- _Ausgewählter Auszug_:

>>>

# Handbücher zur Planung von Schaltschränken



## Andi_W (4 April 2008)

Hallo,

bin noch Neuling im Planen von Schaltschränken und deren E- Planung.
Bin in dem Bereich Heizung, Lüftung Klima Technik tätig und wollte mich in Richtung Planen von Automation der Gebäudetechnik, Lüftungen usw. weiterbilden.

Wisst Ihr da ein gutes Buch oder gute Unterlagen über:
- Die richtige E-Projektierung mit Erklärung der verschiedenenen einsetzbaren Elementen (schützen, einspeisung... usw.), Vorschriften usw.

- vielleicht mit ein paar beschreibnene Praxisbeispielen aus der Branche

grüsse
andi


----------



## Kai (4 April 2008)

Ich finde das Möller Schaltungsbuch ganz gut:

Möller Schaltungsbuch

Gruß Kai


----------



## Andi_W (4 April 2008)

Hi Kai,

das ist ja immer anhand von Moeller Produkten erklärt.

Das Prinzip finde ich sehr gut! Es ist jetzt aus Sicht von Moeller - Produkten beschrieben

gibt es sowas auch von Siemens? Ist es vielleicht das?

http://books.publicis-erlangen.de/en/produkte/techinhan/antrieb/index.cfm


----------



## Andi_W (4 April 2008)

Oder besser gesagt: ein neutrales Buch?


----------



## maxider1 (16 April 2008)

*Neutral*

Hallo Andi



*Recknagel, Sprenger, Schramek*. Taschenbuch für Heizung + Klimatechnik 


ist zu empfehlen. Es steht leider wenig über die E-Plannung darin.


gruß
max


----------

<<<

- _Aufgaben_:
A) Prüfe, ob die folgenden Aussagen mit der Forendiskussion übereinstimmen: (i) Andi_W ist im Bereich Heizung, Lüftung und Klimatechnik tätig. (ii) Kai empfiehlt ein Buch von Siemens. (iii) Das von maxider1 empfohlene Taschenbuch behandelt die E-Planung ausführlich. Antworte jeweils mit Ja oder Nein und zitiere die entscheidenden Worte.
B) Schreib den Abschnitt der Forendiskussion von „Das Prinzip finde“ bis „ein neutrales Buch?“ ab und benenne dabei „Siemens“ in „ABB“ um.

- _Datensätze_:

>>>

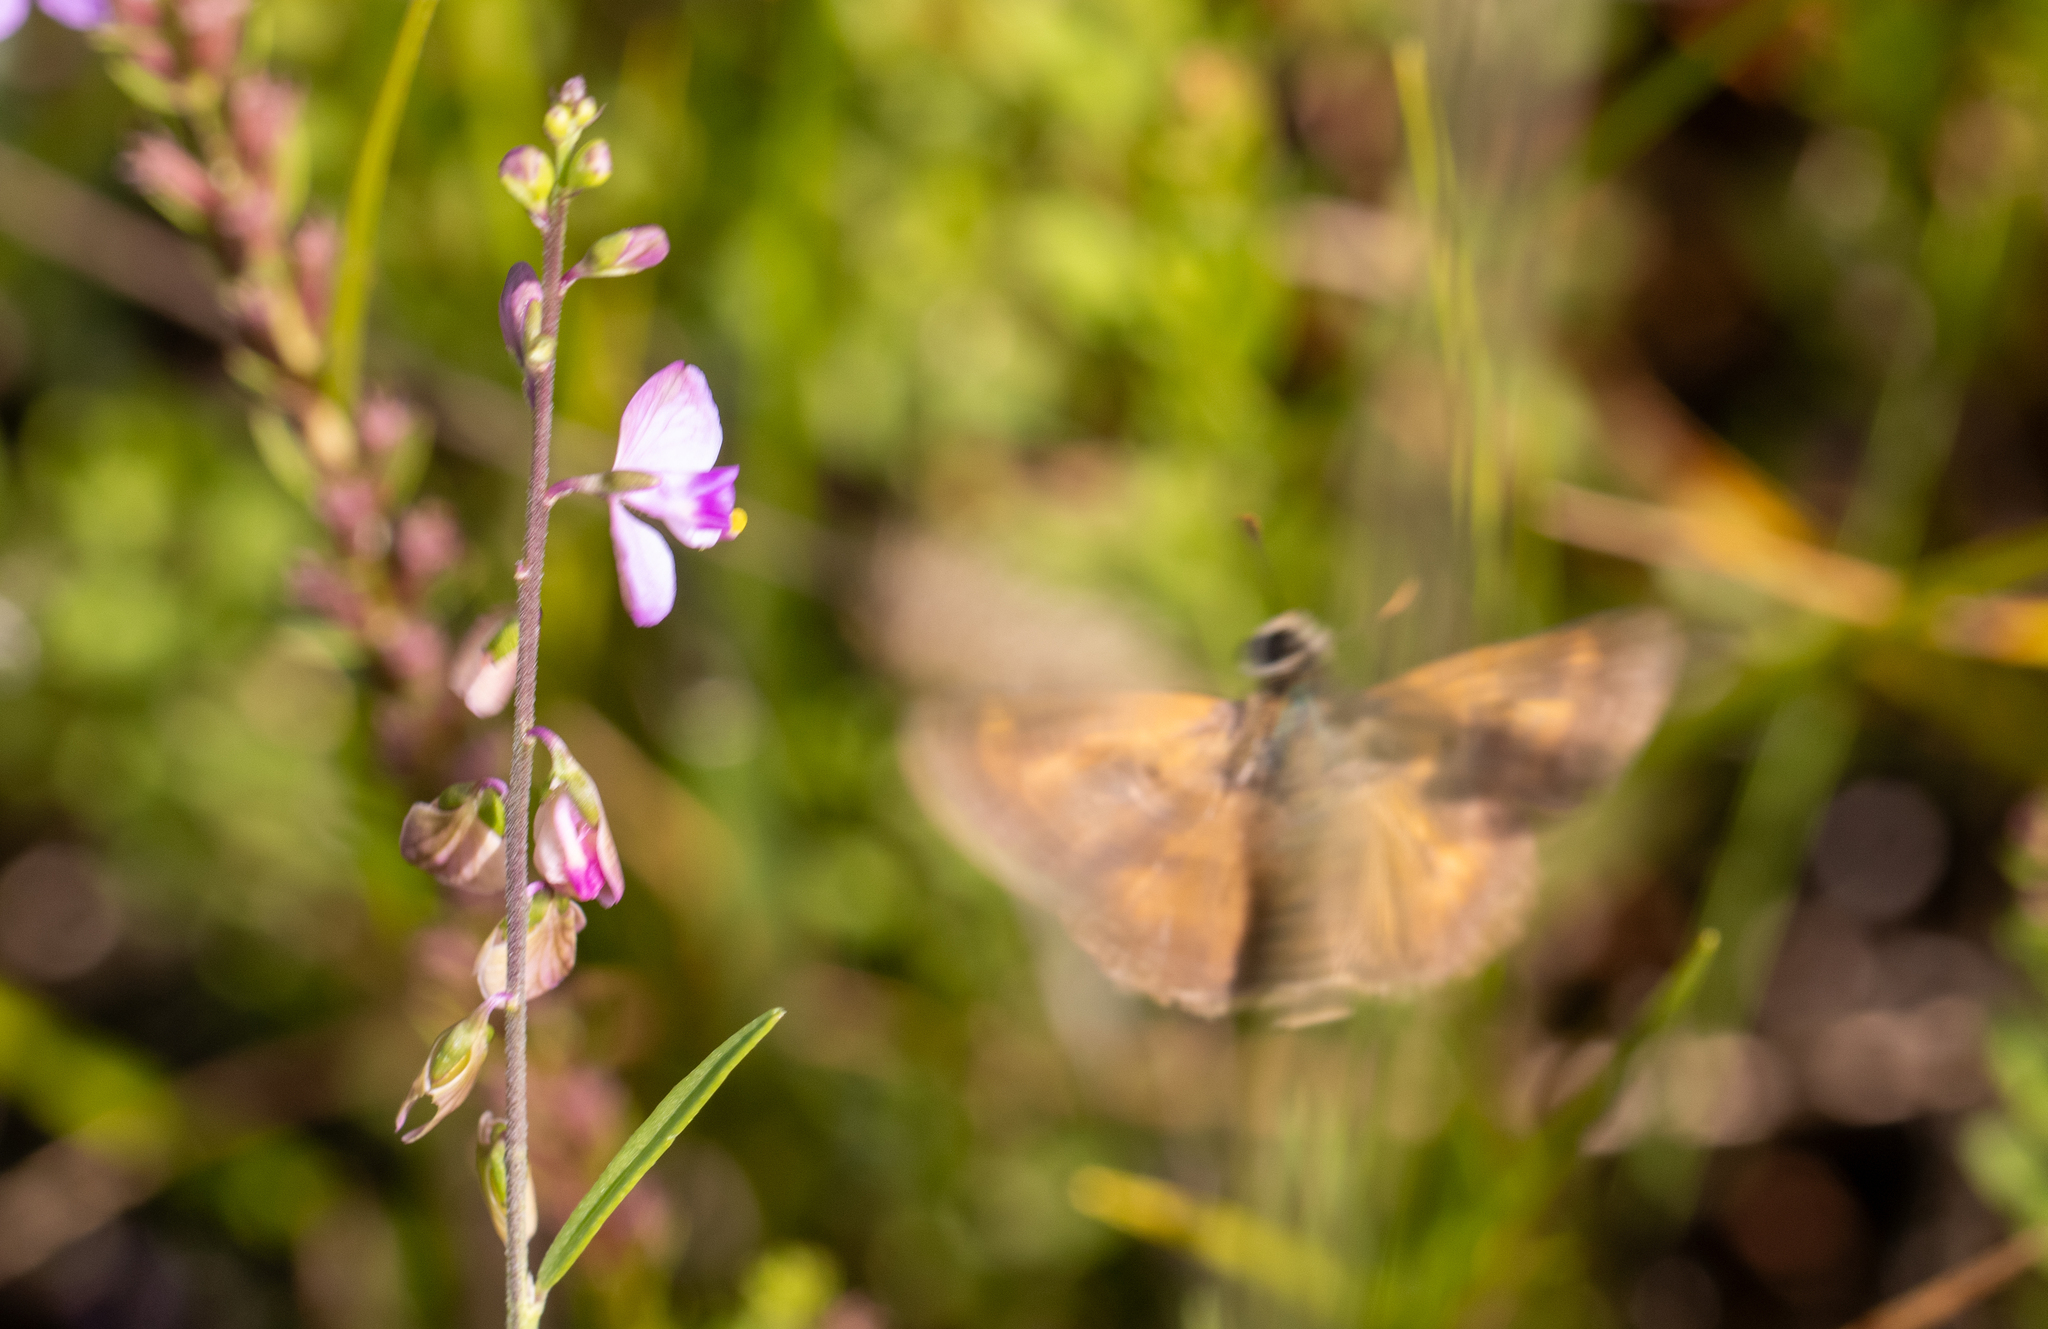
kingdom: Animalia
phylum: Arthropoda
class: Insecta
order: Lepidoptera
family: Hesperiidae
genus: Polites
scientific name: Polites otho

<<<
>>>

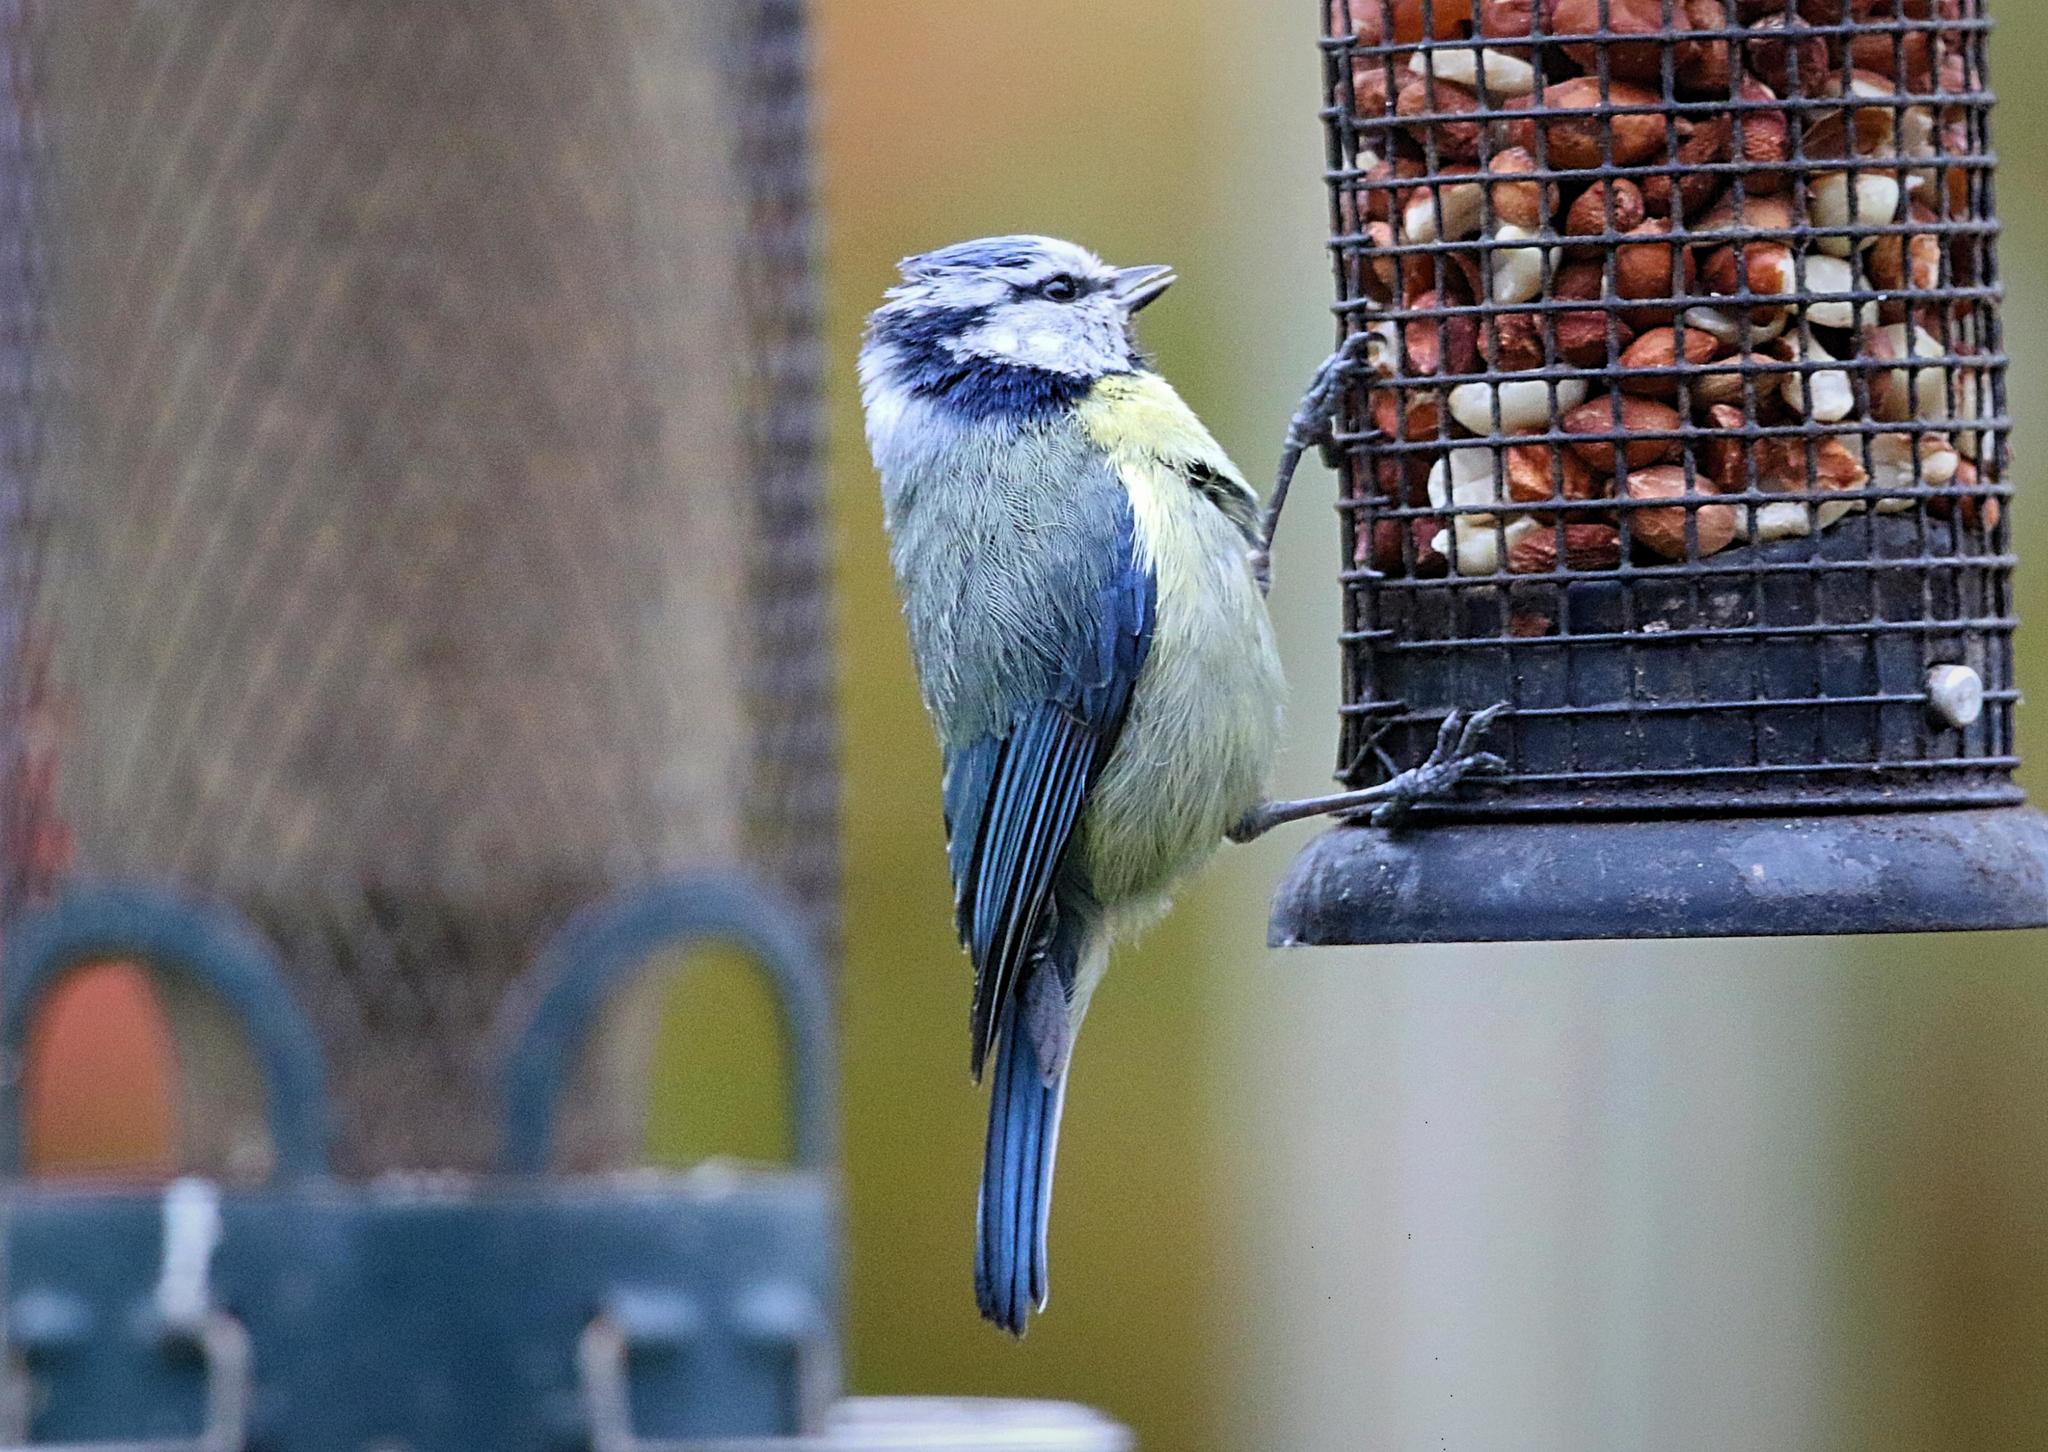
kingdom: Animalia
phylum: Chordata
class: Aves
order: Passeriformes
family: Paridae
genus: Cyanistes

<<<
>>>

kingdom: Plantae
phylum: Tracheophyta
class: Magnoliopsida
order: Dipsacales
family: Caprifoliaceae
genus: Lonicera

<<<

- _Lösungen_:
A)
(i) Ja: „Bin in dem Bereich Heizung, Lüftung Klima Technik tätig“
(ii) Nein: „Ich finde das Möller Schaltungsbuch ganz gut“
(iii) Nein: „Es steht leider wenig über die E-Plannung darin.“

B)
Das Prinzip finde ich sehr gut! Es ist jetzt aus Sicht von Moeller - Produkten beschrieben

gibt es sowas auch von ABB? Ist es vielleicht das?

http://books.publicis-erlangen.de/en/produkte/techinhan/antrieb/index.cfm


----------



## Andi_W (4 April 2008)

Oder besser gesagt: ein neutrales Buch?